(Data excerpts)
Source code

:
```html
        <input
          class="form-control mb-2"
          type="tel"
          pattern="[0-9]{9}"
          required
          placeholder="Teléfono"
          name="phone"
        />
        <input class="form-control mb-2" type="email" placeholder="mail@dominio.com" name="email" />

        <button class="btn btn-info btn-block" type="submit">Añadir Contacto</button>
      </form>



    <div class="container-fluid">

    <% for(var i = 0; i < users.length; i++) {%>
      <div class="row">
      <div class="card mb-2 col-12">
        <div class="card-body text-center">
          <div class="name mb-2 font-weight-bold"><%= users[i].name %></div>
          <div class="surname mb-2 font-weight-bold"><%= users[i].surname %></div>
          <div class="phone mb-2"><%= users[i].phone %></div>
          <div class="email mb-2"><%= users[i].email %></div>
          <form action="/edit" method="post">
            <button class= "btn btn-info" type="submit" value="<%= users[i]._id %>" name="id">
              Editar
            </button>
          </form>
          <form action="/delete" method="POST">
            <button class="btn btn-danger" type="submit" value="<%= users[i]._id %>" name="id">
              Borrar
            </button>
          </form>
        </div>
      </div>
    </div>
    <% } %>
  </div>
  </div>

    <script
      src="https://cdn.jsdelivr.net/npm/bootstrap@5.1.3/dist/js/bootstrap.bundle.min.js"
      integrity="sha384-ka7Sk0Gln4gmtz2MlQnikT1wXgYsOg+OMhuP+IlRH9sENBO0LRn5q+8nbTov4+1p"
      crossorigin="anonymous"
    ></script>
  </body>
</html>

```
* * *
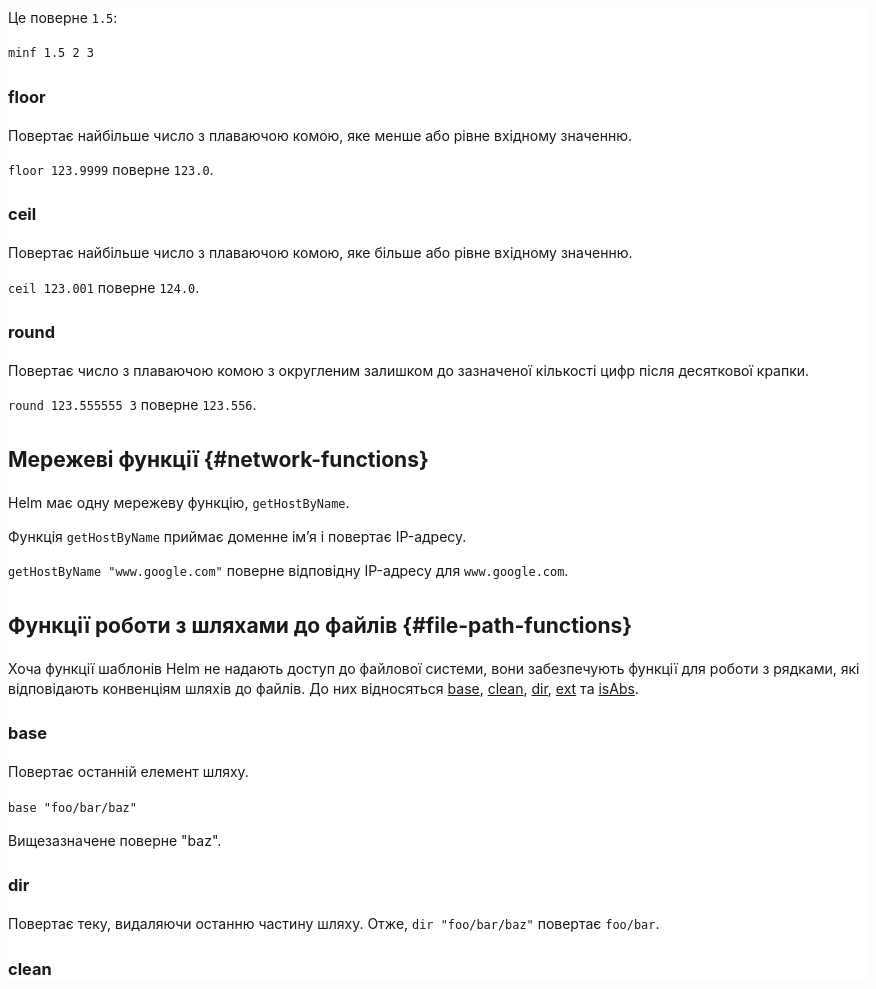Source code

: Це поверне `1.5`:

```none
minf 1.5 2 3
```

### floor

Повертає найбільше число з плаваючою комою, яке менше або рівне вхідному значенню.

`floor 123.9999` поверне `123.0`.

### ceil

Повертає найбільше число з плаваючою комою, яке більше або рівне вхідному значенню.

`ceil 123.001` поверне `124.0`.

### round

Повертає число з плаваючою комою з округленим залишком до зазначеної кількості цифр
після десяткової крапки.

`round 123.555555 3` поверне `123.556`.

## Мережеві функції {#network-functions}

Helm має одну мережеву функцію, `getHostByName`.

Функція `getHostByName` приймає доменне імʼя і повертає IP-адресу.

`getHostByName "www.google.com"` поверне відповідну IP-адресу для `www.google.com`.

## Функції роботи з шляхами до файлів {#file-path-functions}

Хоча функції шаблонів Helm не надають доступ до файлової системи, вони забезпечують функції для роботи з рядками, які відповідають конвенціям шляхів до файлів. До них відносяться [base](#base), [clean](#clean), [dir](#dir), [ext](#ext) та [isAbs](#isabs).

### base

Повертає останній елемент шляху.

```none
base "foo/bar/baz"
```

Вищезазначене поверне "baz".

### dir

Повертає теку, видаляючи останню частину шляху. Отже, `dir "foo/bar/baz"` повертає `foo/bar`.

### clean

* **Assignment**
Across the records above, count the lines holding "Helm" and write down only that count.

* **Answer for the task**
2